We have a track record of advancing first-in-class therapies through close integration of cutting-edge molecular research, advanced analytics, and clinical expertise.
Highlights of Our Impact:
- Fabrazyme® (Agalsidase Beta): GGS researchers played a pivotal role in the development of this FDA-approved enzyme replacement therapy for Fabry disease.
- Olipudase alfa: Developed as an enzyme replacement therapy for Niemann-Pick Type B, now FDA-approved and transforming care for this rare condition.
- RNA Interference Therapy for Acute Intermittent Porphyria: Our team contributed to the preclinical and clinical development of this FDA-approved therapy, offering a new standard of care for a debilitating disorder.
- Gene Therapy for Fabry Disease: GGS conducted foundational preclinical studies using adeno-associated virus (AAV)–mediated gene delivery, paving the way for current clinical trials.
- Pharmacological Chaperone Therapies: We are developing small molecules that stabilize misfolded proteins, opening new treatment avenues for a range of genetic diseases.
- Congenital Disorders of Glycosylation (CDG): GGS faculty have developed diagnostic tools, algorithms, and therapeutic approaches for CDG, advancing early detection and intervention.

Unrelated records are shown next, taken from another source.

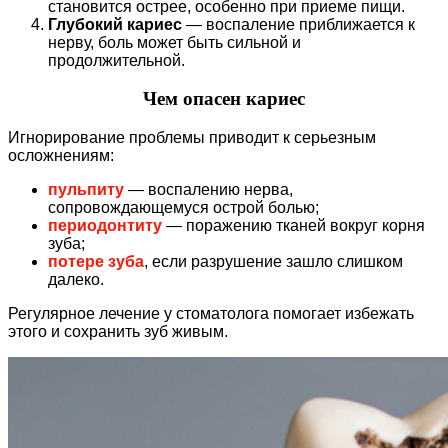
становится острее, особенно при приеме пищи.
Глубокий кариес
— воспаление приближается к
нерву, боль может быть сильной и
продолжительной.
Чем опасен кариес
Игнорирование проблемы приводит к серьезным
осложнениям:
пульпиту
— воспалению нерва,
сопровождающемуся острой болью;
периодонтиту
— поражению тканей вокруг корня
зуба;
потере зуба
, если разрушение зашло слишком
далеко.
Регулярное лечение у стоматолога помогает избежать
этого и сохранить зуб живым.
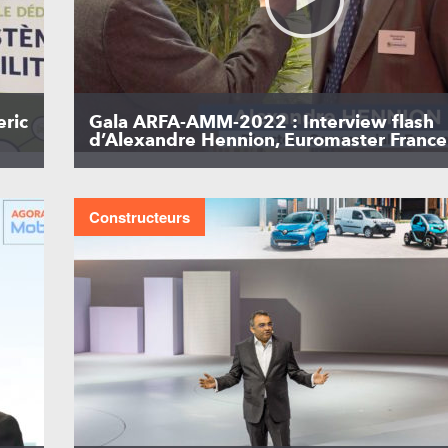
ric
Gala ARFA-AMM-2022 : Interview flash
d’Alexandre Hennion, Euromaster France
Constructeurs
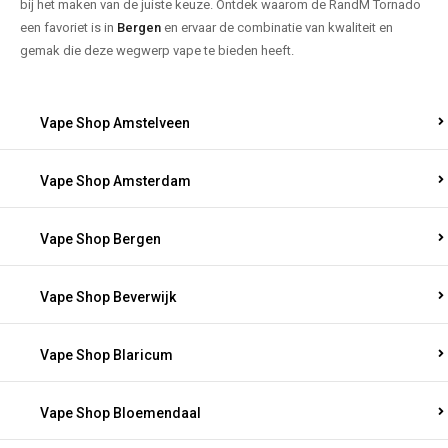
bij het maken van de juiste keuze. Ontdek waarom de RandM Tornado
een favoriet is in
Bergen
en ervaar de combinatie van kwaliteit en
gemak die deze wegwerp vape te bieden heeft.
Vape Shop Amstelveen
Vape Shop Amsterdam
Vape Shop Bergen
Vape Shop Beverwijk
Vape Shop Blaricum
Vape Shop Bloemendaal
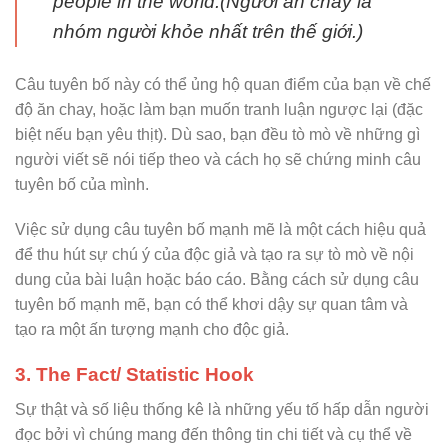
people in the world.(Người ăn chay là
nhóm người khỏe nhất trên thế giới.)
Câu tuyên bố này có thể ủng hộ quan điểm của bạn về chế
độ ăn chay, hoặc làm bạn muốn tranh luận ngược lại (đặc
biệt nếu bạn yêu thịt). Dù sao, bạn đều tò mò về những gì
người viết sẽ nói tiếp theo và cách họ sẽ chứng minh câu
tuyên bố của mình.
Việc sử dụng câu tuyên bố mạnh mẽ là một cách hiệu quả
để thu hút sự chú ý của độc giả và tạo ra sự tò mò về nội
dung của bài luận hoặc báo cáo. Bằng cách sử dụng câu
tuyên bố mạnh mẽ, bạn có thể khơi dậy sự quan tâm và
tạo ra một ấn tượng mạnh cho độc giả.
3. The Fact/ Statistic Hook
Sự thật và số liệu thống kê là những yếu tố hấp dẫn người
đọc bởi vì chúng mang đến thông tin chi tiết và cụ thể về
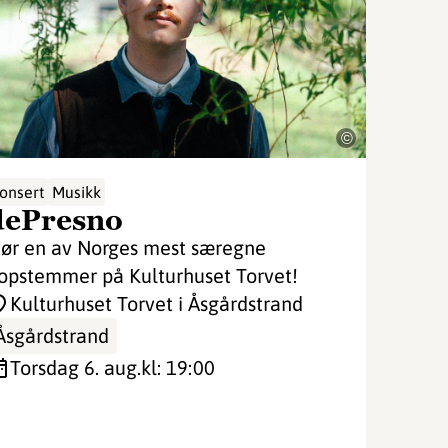
©
onsert
Musikk
dePresno
ør en av Norges mest særegne
opstemmer på Kulturhuset Torvet!
Kulturhuset Torvet i Åsgårdstrand
Åsgårdstrand
torsdag 6. aug.
kl: 19:00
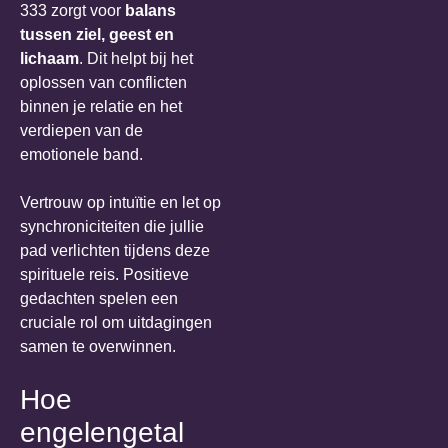
333 zorgt voor
balans
tussen ziel, geest en
lichaam
. Dit helpt bij het
oplossen van conflicten
binnen je relatie en het
verdiepen van de
emotionele band.
Vertrouw op intuïtie en let op
synchroniciteiten die jullie
pad verlichten tijdens deze
spirituele reis. Positieve
gedachten spelen een
cruciale rol om uitdagingen
samen te overwinnen.
Hoe
engelengetal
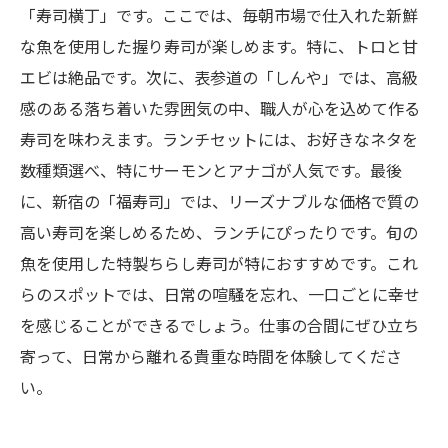
「寿司横丁」です。ここでは、毎朝市場で仕入れた新鮮
な魚を使用した握り寿司が楽しめます。特に、トロと甘
エビは絶品です。次に、表参道の「しんや」では、高級
感のある落ち着いた雰囲気の中、職人が心を込めて作る
寿司を味わえます。ランチセットには、お好きなネタを
数種類選べ、特にサーモンとアナゴが人気です。最後
に、新宿の「福寿司」では、リーズナブルな価格で質の
高い寿司を楽しめるため、ランチにぴったりです。旬の
魚を使用した特製ちらし寿司が特におすすめです。これ
らのスポットでは、日常の喧騒を忘れ、一口ごとに幸せ
を感じることができるでしょう。仕事の合間にぜひ立ち
寄って、日常から離れる貴重な時間を体験してくださ
い。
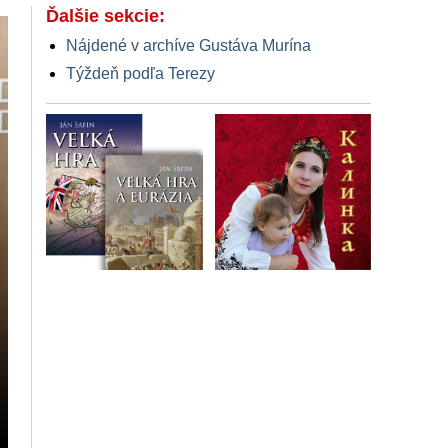
Ďalšie sekcie:
Nájdené v archíve Gustáva Murína
Týždeň podľa Terezy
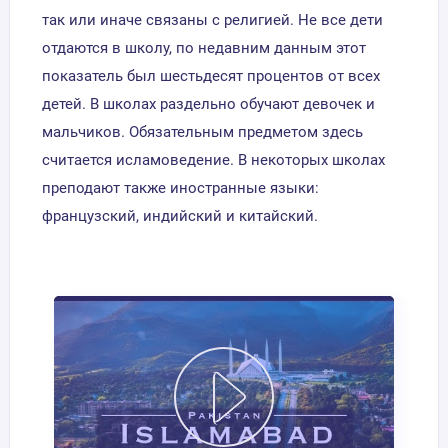
так или иначе связаны с религией. Не все дети
отдаются в школу, по недавним данным этот
показатель был шестьдесят процентов от всех
детей. В школах раздельно обучают девочек и
мальчиков. Обязательным предметом здесь
считается исламоведение. В некоторых школах
преподают также иностранные языки:
французский, индийский и китайский.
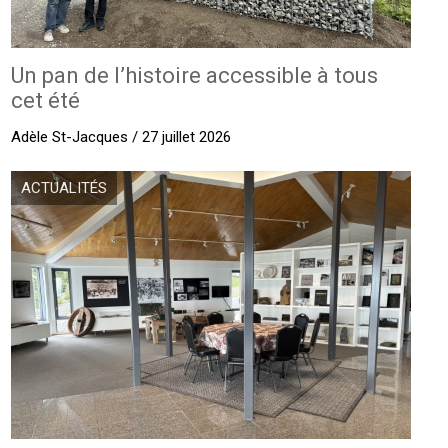
Un pan de l’histoire accessible à tous
cet été
Adèle St-Jacques / 27 juillet 2026
ACTUALITÉS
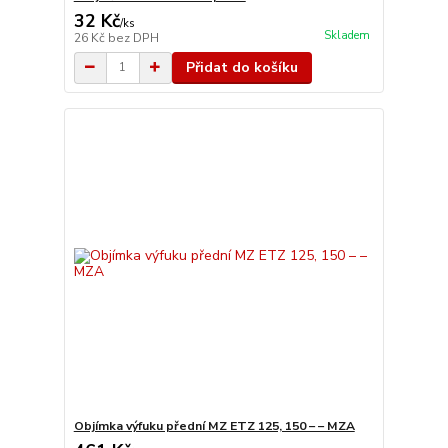
32 Kč
/
ks
Skladem
26 Kč
bez DPH
Přidat do košíku
Objímka výfuku přední MZ ETZ 125, 150 – – MZA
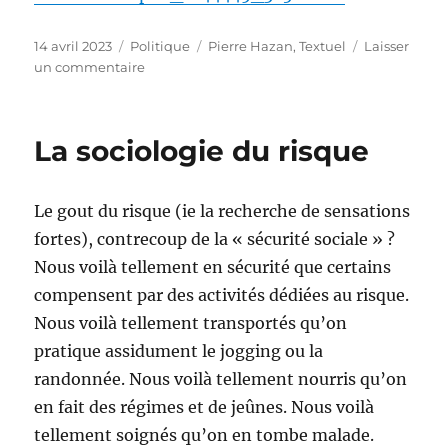
Publié
Catégories
Étiquettes
14 avril 2023
Politique
Pierre Hazan
,
Textuel
Laisser
le
sur
un commentaire
Négocier
avec
le
La sociologie du risque
diable
Le gout du risque (ie la recherche de sensations
fortes), contrecoup de la « sécurité sociale » ?
Nous voilà tellement en sécurité que certains
compensent par des activités dédiées au risque.
Nous voilà tellement transportés qu’on
pratique assidument le jogging ou la
randonnée. Nous voilà tellement nourris qu’on
en fait des régimes et de jeûnes. Nous voilà
tellement soignés qu’on en tombe malade.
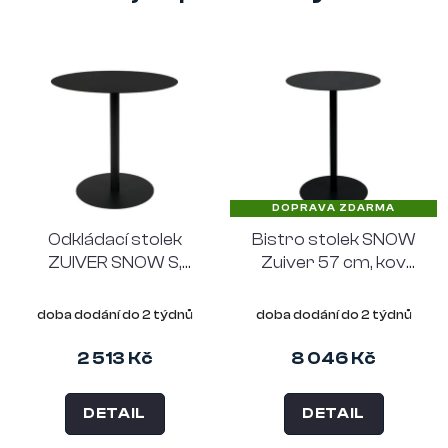
DOPRAVA ZDARMA
Odkládací stolek
Bistro stolek SNOW
ZUIVER SNOW S,
Zuiver 57 cm, kov
černý kulatý
černý
doba dodání do 2 týdnů
doba dodání do 2 týdnů
2 513 Kč
8 046 Kč
DETAIL
DETAIL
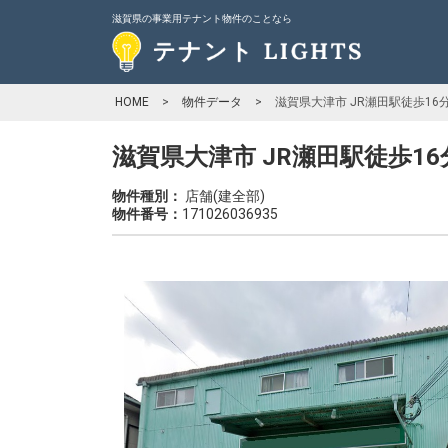
滋賀県の事業用テナント物件のことなら
HOME
>
物件データ
>
滋賀県大津市 JR瀬田駅徒歩16分
滋賀県大津市 JR瀬田駅徒歩16
物件種別：
店舗(建全部)
物件番号：
171026036935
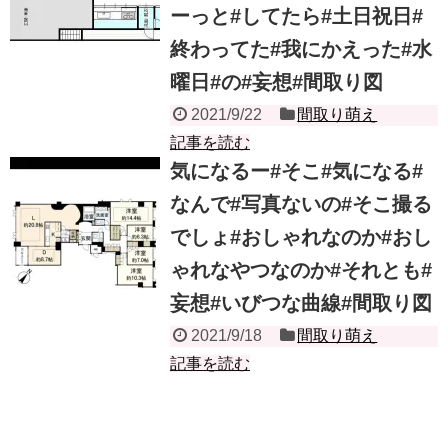
ーっと#してたら#土日祝日#
終わってた#我にかえった#水
曜日#の#妄想#間取り図
2021/9/22
間取り萌え
記事を読む
気になるー#そこ#気になる#
なんで#写真ないの#そこ撮る
でしょ#おしゃれなのか#おし
ゃれなやつなのか#それとも#
妄想#いびつな曲線#間取り図
2021/9/18
間取り萌え
記事を読む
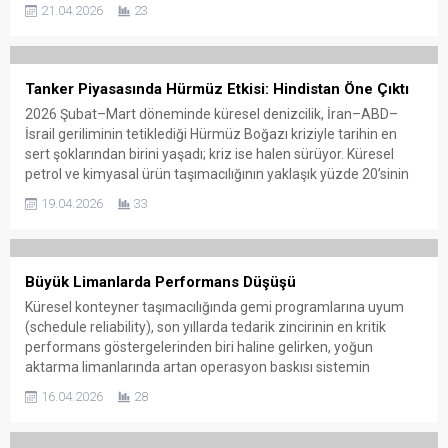
MSC Mediterranean Shipping Company, toplam filo
21.04.2026
23
kapasitesini 7,3 milyon TEU’nun üzerine çıkararak sektör
tarihinde yeni bir dönüm noktasına imza attı....
Tanker Piyasasında Hürmüz Etkisi: Hindistan Öne Çıktı
2026 Şubat–Mart döneminde küresel denizcilik, İran–ABD–
İsrail geriliminin tetiklediği Hürmüz Boğazı kriziyle tarihin en
sert şoklarından birini yaşadı; kriz ise halen sürüyor. Küresel
petrol ve kimyasal ürün taşımacılığının yaklaşık yüzde 20’sinin
geçtiği kritik geçit fiilen işlevsiz hale gelirken, aynı dönemde
19.04.2026
33
Hindistan tersanelerinin kimyasal tanker segmentinde
gerçekleştirdiği büyük atılım, sektörde dikkat çekici...
Büyük Limanlarda Performans Düşüşü
Küresel konteyner taşımacılığında gemi programlarına uyum
(schedule reliability), son yıllarda tedarik zincirinin en kritik
performans göstergelerinden biri haline gelirken, yoğun
aktarma limanlarında artan operasyon baskısı sistemin
dengesini zorlamaya devam ediyor. Sea-Intelligence’ın yeni
16.04.2026
28
analizi, özellikle Kuzey Avrupa’daki büyük limanlarda bu
baskının somut bir “performans kaybına” dönüştüğünü ortaya
koyuyor. Sea-Intelligence tarafından yayımlanan...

Clinical Trials Infrastructure
Our dedicated Genetics Clinical Trials Office has supported more than 50 clinical studies, including investigator-initiated trials, industry-sponsored protocols, and first-in-human interventions. This infrastructure enables rapid translation of laboratory discoveries into clinical applications—particularly for underserved patient populations affected by rare diseases.
By combining world-class expertise in genomics, bioinformatics, and experimental therapeutics, GGS is accelerating the path from bench to bedside - bringing genetically informed therapies to the patients who need them most.